» What the task asks: Your task is to copy every line of the records below that contains "circle".

◇ ◇ ◇ ◇ ◇ ◇ ◇

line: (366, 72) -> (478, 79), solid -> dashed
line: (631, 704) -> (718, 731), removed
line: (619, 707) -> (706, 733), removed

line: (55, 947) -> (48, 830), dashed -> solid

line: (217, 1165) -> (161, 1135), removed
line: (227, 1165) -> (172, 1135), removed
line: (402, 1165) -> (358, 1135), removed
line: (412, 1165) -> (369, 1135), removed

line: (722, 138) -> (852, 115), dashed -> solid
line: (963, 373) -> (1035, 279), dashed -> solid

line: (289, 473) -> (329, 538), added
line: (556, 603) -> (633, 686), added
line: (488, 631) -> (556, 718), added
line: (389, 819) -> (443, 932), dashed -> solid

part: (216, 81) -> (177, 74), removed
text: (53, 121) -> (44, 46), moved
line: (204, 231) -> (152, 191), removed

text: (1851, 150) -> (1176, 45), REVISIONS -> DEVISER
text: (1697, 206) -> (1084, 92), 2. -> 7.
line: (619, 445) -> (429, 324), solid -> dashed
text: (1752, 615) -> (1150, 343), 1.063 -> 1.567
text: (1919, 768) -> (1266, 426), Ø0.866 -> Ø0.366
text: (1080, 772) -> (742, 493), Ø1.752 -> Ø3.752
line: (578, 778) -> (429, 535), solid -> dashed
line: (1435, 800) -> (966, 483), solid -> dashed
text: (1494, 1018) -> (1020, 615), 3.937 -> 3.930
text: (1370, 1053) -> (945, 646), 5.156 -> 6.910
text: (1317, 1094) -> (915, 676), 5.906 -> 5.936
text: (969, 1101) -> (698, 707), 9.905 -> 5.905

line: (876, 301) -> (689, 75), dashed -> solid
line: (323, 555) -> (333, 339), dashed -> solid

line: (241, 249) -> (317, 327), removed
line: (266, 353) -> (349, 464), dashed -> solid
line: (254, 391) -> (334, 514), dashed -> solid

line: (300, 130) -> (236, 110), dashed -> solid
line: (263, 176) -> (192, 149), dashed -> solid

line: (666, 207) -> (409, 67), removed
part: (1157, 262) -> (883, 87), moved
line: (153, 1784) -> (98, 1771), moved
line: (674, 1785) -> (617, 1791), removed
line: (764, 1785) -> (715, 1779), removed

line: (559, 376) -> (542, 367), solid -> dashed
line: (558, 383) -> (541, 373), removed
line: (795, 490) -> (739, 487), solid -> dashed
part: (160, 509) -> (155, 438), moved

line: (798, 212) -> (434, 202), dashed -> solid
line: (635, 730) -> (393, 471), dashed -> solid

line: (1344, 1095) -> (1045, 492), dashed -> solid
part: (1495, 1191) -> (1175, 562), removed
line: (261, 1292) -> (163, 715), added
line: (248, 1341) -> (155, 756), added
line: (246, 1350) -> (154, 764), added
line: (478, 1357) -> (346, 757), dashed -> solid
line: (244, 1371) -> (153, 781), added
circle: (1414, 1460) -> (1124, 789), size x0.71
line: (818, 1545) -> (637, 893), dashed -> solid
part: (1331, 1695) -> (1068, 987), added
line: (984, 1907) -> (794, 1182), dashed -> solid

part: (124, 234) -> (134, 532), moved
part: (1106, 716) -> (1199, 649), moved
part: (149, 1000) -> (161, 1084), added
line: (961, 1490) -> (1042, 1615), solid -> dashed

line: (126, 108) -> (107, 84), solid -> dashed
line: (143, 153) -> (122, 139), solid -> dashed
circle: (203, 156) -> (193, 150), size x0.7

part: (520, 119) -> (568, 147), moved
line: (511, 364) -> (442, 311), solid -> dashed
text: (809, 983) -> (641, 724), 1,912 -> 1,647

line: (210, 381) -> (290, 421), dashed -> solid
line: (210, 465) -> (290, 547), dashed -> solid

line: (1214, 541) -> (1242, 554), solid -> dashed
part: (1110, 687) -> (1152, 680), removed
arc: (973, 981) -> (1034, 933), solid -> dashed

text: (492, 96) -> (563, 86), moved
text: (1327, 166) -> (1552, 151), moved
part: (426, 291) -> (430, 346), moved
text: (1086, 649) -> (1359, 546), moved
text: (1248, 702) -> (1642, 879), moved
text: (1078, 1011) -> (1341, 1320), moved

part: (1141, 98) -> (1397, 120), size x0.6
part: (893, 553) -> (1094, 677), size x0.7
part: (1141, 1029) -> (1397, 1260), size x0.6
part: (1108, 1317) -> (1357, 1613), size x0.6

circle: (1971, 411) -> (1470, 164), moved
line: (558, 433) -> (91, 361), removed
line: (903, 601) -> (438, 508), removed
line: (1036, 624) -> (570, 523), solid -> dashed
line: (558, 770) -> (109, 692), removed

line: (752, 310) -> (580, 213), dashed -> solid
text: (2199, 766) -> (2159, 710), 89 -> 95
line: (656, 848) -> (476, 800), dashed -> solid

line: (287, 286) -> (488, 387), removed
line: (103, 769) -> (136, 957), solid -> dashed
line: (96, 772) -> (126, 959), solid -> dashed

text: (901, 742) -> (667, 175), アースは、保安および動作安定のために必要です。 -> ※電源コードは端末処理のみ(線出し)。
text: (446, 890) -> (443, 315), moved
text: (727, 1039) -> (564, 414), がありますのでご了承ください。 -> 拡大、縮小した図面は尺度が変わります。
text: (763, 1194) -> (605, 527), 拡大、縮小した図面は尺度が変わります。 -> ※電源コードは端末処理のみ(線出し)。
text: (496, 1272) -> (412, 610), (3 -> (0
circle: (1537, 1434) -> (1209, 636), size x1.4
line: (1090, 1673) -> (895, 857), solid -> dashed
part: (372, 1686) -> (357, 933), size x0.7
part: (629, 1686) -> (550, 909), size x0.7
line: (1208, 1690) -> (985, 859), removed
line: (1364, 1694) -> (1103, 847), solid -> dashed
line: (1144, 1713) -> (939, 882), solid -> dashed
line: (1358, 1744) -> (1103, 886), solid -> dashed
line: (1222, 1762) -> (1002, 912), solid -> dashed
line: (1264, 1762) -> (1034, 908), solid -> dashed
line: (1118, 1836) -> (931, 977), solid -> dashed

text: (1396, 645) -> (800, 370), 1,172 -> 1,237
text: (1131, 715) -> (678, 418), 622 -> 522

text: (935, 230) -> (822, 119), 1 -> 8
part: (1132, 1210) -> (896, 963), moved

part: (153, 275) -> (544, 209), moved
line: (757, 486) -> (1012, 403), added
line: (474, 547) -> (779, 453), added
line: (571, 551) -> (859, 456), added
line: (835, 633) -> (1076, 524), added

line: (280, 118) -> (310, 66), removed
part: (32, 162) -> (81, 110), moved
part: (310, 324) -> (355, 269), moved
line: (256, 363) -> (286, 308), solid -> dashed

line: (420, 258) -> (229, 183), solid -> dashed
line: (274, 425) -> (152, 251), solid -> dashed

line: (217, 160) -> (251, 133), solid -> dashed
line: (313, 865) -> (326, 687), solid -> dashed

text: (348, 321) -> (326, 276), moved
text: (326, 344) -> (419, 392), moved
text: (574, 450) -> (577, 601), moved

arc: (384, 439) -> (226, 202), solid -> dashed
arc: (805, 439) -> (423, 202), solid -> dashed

◇ ◇ ◇ ◇ ◇ ◇ ◇

» Written answer:
circle: (1414, 1460) -> (1124, 789), size x0.71
circle: (203, 156) -> (193, 150), size x0.7
circle: (1971, 411) -> (1470, 164), moved
circle: (1537, 1434) -> (1209, 636), size x1.4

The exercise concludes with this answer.